By David McKeering, Healthcare Leader, PwC South East Asian Consulting
The healthcare industry is undergoing an epidemiological transformation and healthcare-related developments in artificial intelligence and machine learning will play an important role in successfully navigating this transformation. The epidemiological shift can be understood by analyzing the changes in global life expectancy and disease burden over the past few decades. The global average life expectancy at birth has increased consistently across the world, with Japan and Hong Kong currently topping the list at 84. This has resulted in an increasingly aging population which requires increased medical attention.
Additionally, there has been a shift in the global disease burden from communicable diseases to non-communicable diseases, which indicates that individuals have been leading progressively unhealthy lifestyles. The epidemiological shift has brought about an increased demand and cost burden of healthcare and urgently requires healthcare delivery models to be re-assessed through innovative and disruptive means to make healthcare delivery more sustainable and cost-effective; all while improving clinical outcomes.

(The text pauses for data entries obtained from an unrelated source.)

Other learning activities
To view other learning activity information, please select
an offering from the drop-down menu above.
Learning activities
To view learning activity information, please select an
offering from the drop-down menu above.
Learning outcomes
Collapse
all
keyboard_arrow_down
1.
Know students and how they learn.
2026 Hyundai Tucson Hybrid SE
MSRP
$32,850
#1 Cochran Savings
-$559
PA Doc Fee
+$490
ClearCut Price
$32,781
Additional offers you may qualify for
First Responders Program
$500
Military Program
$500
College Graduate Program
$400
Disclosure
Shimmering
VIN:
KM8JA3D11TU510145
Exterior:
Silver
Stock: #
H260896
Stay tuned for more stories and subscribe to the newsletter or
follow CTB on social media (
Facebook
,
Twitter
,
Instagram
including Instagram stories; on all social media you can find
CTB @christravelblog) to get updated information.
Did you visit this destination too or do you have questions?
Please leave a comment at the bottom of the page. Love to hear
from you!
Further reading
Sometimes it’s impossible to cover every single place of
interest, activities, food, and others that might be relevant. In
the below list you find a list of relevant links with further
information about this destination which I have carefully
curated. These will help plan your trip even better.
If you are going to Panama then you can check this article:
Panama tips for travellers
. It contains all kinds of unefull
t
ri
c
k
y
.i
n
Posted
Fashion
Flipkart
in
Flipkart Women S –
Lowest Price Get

According to a study conducted by a medical devices manufacturer, nearly 70 per cent of medical data remains largely unsifted. The data has traditionally remained unavailable because it was either not digitised or not aggregated. Through technological developments however, such as increased adoption of centralized Electronic Health Record (EHR) systems, this data is now becoming available to both researchers and clinicians. The use of this data and developments in computer science, such as artificial intelligence and machine learning, provide great potential to reduce cost of healthcare delivery, improve clinical disease management, and enhance prevention of lifestyle based non-communicable diseases.
The reduction in cost of healthcare delivery will be achieved by leveraging the workforce at different stages of care and by introducing decision support systems.
The Reduction In Cost Of Healthcare Delivery Will Be Achieved By Leveraging The Workforce At Different Stages Of Care And By Introducing Decision Support Systems
Assuming machine learning systems can be trained to identify and screen for different diseases, these systems can complement the current specialist workforce and improve the overall productivity of the workforce.
These systems should not just be available to specialist doctors, but also general physicians so that they can be deployed at primary facilities, thereby reducing the cost burden to tertiary care facilities. To enable this outcome, public health systems with large aggregations of patient records have started collaborating with artificial intelligence companies to search for early signs of disease. Some predictive analytics tools, with clinical evidence, are already available in the market to help primary care physicians identify and screen patients with possible mental health conditions.
Improvement in clinical disease management involves developing a comprehensive approach for it. This is important because hospital-centric systems were originally designed to provide acute care for very ill people over a period of a few days or weeks. However, with the increase in people whose conditions are chronic, complex, and require longer term treatment, health systems are burdened by unforeseen levels of demand.
It is now possible for artificial intelligence to coordinate care plans and monitor patient compliance against long term treatment programs, which will help reduce patient load. One company has developed an application that helps monitor patients with long term conditions and helps them adhere to medication intake by using visual recognition to confirm ingestion of medication.
Common lifestyle based non-communicable diseases include diabetes, heart disease, and stroke. According to the WHO, over 80 per cent of these diseases can be prevented by eliminating major risk factors. In recent times, there has been an increased willingness by the public to be more active participants in their health. This has been accelerated with democratisation of access of healthcare, with powerful tools that incorporate artificial intelligence and machine learning being made available on mobile platforms. The combination of platforms with Internet of Medical Things in consumer applications can help people manage their own healthcare and keep themselves well through healthier living. These health management solutions have varying degrees of complexity. They can be simple wearables which monitor multiple health-related indicators and provide feedback on a continuous basis or entire ecosystems which provide integrated solutions for sleep, fitness, activity, and nutrition.
Artificial intelligence and machine learning are very promising areas for healthcare. They provide sustainable methods to overcome challenges brought forth by the epidemiological transformation which underpins the system. The large number of successful proof of concepts and commercialised solutions demonstrate the technology’s ability to help make healthcare more affordable, accessible, and trustworthy. These solutions have originated from a combination of large companies and smaller startups which are looking for an opportunity to disrupt the healthcare market. While there is considerable time before we are able to develop a care robot, these developments in technology do bring us closer to realising medical utopia.